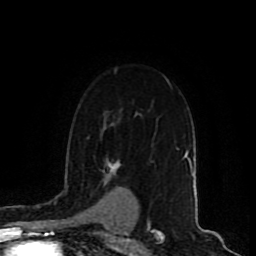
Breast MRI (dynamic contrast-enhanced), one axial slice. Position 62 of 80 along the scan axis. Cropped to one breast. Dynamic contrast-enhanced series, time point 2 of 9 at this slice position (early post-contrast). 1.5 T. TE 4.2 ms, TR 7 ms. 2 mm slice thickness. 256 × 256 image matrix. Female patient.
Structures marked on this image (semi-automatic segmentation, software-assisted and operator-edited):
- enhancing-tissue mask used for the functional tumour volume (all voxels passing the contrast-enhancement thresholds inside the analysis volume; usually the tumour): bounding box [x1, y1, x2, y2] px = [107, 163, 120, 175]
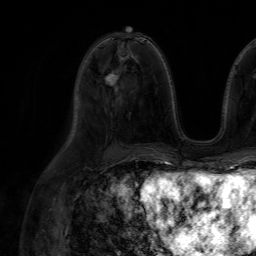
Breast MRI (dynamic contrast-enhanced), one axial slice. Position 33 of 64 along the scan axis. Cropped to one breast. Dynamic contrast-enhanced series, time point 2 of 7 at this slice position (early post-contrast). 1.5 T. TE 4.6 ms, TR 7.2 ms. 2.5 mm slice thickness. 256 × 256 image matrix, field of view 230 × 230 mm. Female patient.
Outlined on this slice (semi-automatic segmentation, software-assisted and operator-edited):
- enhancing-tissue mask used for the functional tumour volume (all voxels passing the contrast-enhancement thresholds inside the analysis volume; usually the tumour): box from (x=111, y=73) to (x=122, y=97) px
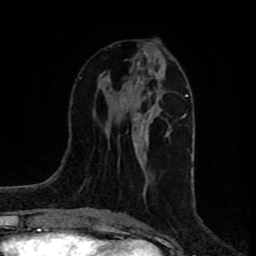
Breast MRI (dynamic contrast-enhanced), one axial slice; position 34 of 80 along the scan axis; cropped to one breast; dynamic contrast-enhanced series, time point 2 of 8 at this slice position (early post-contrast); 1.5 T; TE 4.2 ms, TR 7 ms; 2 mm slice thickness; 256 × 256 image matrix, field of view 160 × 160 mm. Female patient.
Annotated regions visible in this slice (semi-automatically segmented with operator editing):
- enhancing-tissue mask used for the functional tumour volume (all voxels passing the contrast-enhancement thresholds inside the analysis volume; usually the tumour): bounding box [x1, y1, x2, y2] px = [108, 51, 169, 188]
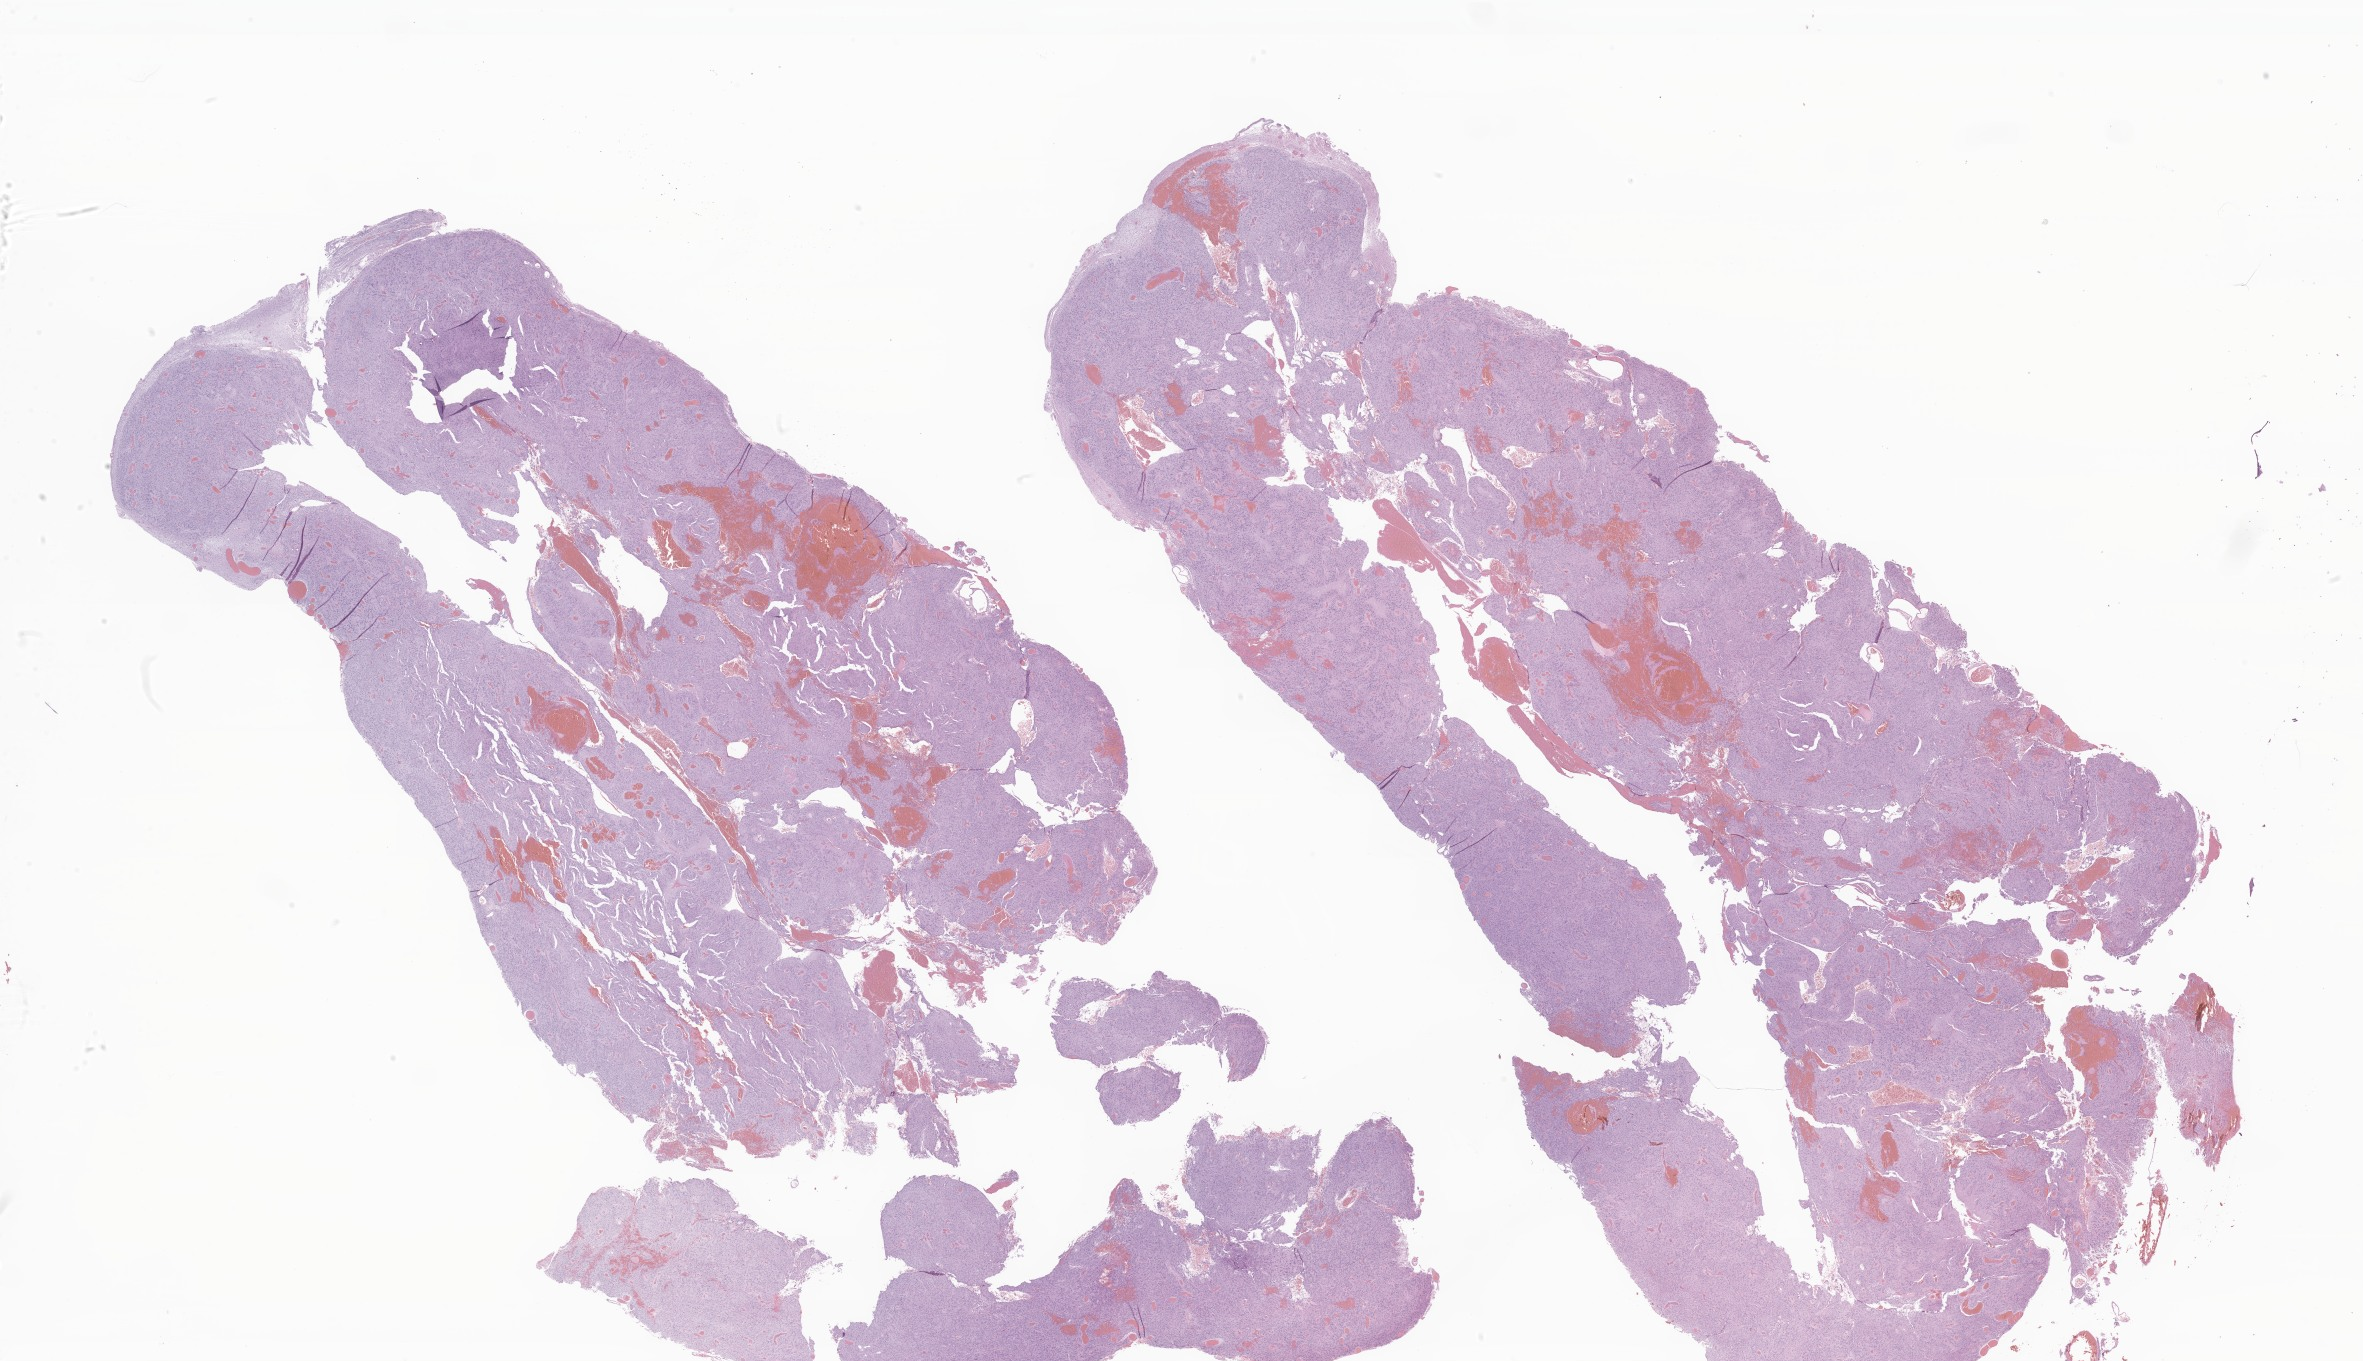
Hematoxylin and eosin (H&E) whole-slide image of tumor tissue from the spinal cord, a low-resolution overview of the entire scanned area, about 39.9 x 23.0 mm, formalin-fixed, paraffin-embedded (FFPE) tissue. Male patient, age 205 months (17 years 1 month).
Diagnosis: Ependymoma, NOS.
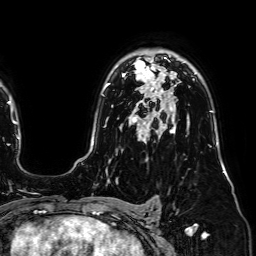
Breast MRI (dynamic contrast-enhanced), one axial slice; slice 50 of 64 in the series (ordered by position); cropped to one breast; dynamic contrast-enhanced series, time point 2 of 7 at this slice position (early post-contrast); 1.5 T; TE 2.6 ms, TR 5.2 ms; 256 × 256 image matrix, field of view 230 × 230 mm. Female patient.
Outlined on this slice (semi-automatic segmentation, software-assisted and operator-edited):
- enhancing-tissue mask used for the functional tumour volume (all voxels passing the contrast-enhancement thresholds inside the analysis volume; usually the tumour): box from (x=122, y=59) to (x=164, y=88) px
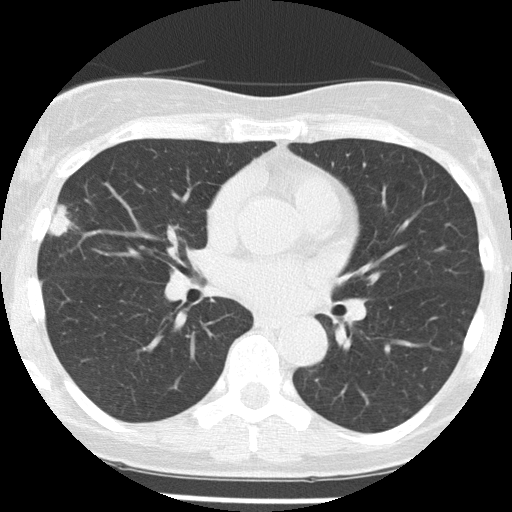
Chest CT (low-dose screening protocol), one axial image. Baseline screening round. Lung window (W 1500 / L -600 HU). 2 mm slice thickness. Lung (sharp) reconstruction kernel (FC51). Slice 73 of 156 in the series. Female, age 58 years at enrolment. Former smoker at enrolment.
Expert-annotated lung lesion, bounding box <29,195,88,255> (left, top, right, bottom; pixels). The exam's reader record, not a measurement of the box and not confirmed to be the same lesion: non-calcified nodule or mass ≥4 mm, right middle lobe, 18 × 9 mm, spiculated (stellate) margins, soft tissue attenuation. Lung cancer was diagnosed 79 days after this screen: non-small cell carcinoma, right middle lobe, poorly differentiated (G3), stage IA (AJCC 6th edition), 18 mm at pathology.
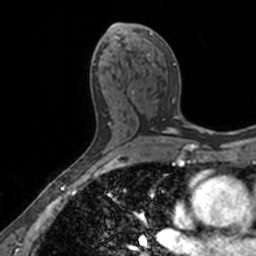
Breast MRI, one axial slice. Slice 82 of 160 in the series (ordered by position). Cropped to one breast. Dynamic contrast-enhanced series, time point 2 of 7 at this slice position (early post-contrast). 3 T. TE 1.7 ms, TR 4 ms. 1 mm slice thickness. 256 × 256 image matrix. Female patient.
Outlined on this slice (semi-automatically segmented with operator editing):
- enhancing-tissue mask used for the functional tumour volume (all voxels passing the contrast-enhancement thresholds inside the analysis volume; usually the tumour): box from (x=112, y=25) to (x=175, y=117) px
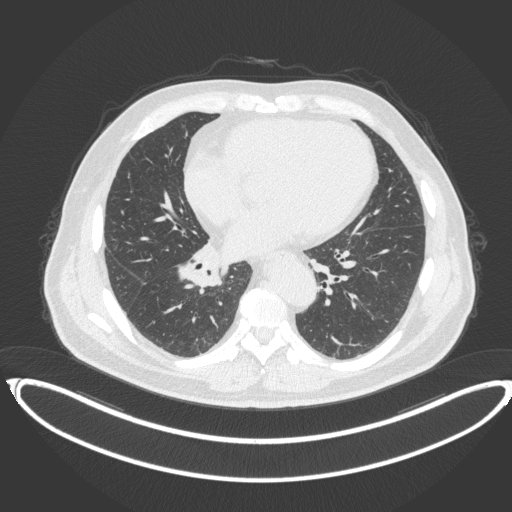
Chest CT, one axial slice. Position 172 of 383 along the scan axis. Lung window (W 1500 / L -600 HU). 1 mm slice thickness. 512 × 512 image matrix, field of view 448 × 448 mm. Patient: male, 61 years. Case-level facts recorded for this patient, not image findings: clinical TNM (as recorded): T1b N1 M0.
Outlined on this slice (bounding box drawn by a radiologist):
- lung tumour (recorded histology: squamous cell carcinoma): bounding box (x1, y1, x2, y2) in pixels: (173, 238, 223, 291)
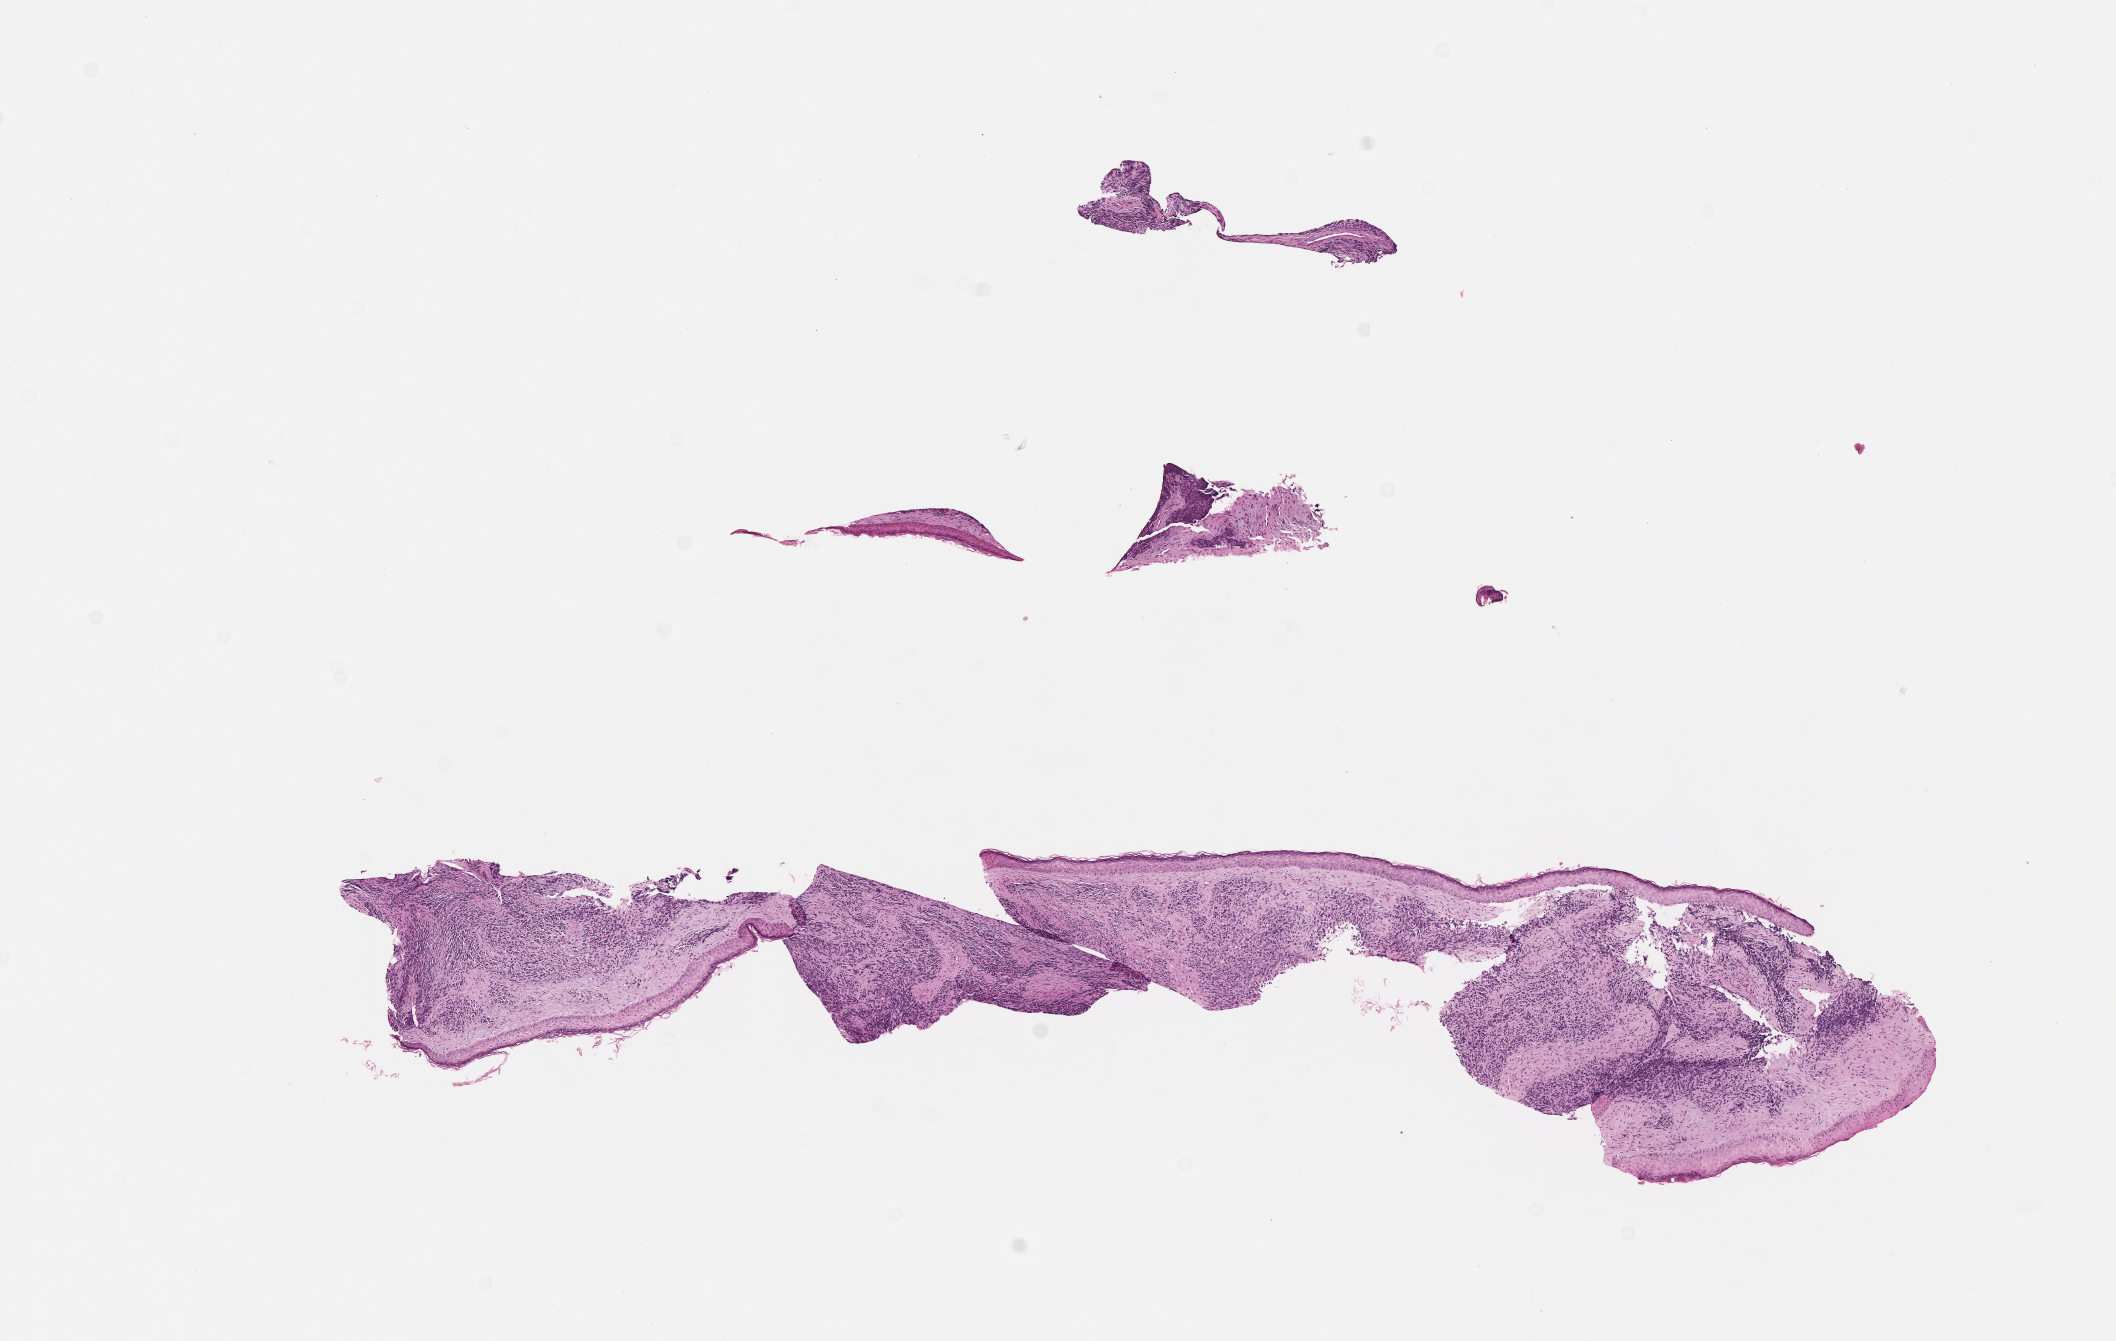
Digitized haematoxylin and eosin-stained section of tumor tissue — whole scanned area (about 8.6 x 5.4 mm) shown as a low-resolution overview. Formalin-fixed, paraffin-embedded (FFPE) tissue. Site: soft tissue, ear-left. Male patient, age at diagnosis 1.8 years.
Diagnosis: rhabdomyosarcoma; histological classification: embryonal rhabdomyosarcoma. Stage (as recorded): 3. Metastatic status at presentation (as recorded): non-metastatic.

══════════════════════════════

Copy each line, exactly, that falls between the line containing "Digitized haematoxylin and" and the end of the entries, both included.

**Reply to the exercise:**
Digitized haematoxylin and eosin-stained section of tumor tissue — whole scanned area (about 8.6 x 5.4 mm) shown as a low-resolution overview. Formalin-fixed, paraffin-embedded (FFPE) tissue. Site: soft tissue, ear-left. Male patient, age at diagnosis 1.8 years.
Diagnosis: rhabdomyosarcoma; histological classification: embryonal rhabdomyosarcoma. Stage (as recorded): 3. Metastatic status at presentation (as recorded): non-metastatic.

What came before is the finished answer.